DATASET:
********

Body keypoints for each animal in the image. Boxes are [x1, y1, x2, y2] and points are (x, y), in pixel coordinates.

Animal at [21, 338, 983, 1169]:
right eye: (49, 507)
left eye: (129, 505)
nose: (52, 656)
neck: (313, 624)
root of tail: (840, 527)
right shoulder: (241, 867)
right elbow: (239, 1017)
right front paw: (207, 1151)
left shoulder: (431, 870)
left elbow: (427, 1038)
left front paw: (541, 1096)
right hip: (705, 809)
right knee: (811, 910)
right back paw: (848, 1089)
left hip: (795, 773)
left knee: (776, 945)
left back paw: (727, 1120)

********

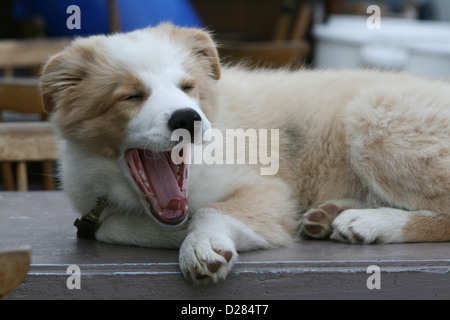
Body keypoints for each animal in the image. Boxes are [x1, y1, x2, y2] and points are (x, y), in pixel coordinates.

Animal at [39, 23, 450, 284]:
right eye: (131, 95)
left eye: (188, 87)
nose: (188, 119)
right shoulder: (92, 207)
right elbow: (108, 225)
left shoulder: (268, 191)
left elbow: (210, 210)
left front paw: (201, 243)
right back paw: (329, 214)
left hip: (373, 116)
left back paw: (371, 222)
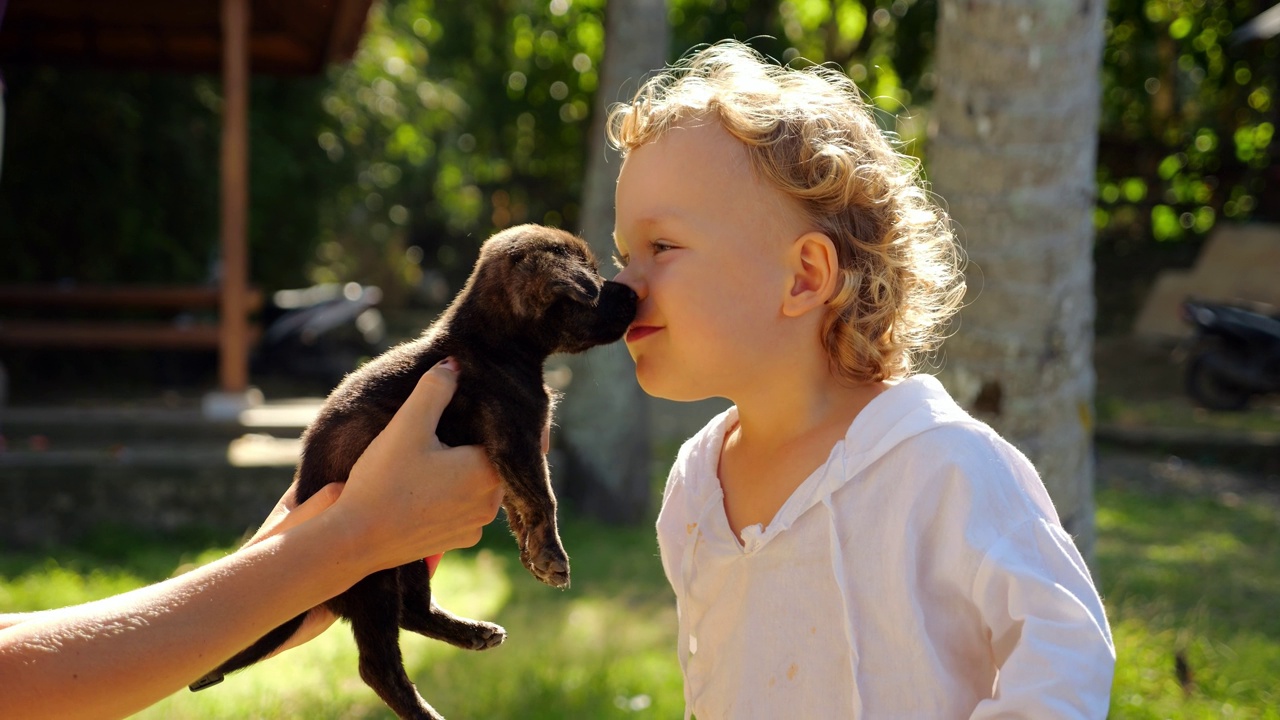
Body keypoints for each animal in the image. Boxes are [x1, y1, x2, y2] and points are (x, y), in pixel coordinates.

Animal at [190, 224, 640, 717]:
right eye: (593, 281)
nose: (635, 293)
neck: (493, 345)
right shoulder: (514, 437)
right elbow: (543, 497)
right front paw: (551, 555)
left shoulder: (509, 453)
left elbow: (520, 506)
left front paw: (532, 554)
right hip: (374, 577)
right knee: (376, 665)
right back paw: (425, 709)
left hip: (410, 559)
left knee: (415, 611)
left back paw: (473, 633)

********

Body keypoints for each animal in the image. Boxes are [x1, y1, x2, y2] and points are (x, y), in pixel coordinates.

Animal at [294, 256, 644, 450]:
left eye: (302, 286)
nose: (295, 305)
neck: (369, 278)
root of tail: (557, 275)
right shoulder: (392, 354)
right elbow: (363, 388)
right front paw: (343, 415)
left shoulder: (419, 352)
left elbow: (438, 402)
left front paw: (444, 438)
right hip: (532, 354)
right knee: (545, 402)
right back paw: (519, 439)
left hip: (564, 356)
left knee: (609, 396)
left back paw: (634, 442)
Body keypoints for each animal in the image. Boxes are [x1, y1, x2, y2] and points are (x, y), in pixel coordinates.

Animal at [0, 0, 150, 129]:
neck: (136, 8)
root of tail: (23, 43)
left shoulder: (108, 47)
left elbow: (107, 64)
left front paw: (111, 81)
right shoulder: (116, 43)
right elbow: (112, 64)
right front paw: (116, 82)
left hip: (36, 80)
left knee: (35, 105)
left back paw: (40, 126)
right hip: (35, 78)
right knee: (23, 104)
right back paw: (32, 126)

********

TASK STATEMENT: Scan the data above for the word "front" and report every line where it is found.

RESULT:
right front paw: (207, 1151)
left front paw: (541, 1096)
left front paw: (201, 243)
right front paw: (551, 555)
left front paw: (532, 554)
right front paw: (343, 415)
left front paw: (444, 438)
left front paw: (111, 81)
right front paw: (116, 82)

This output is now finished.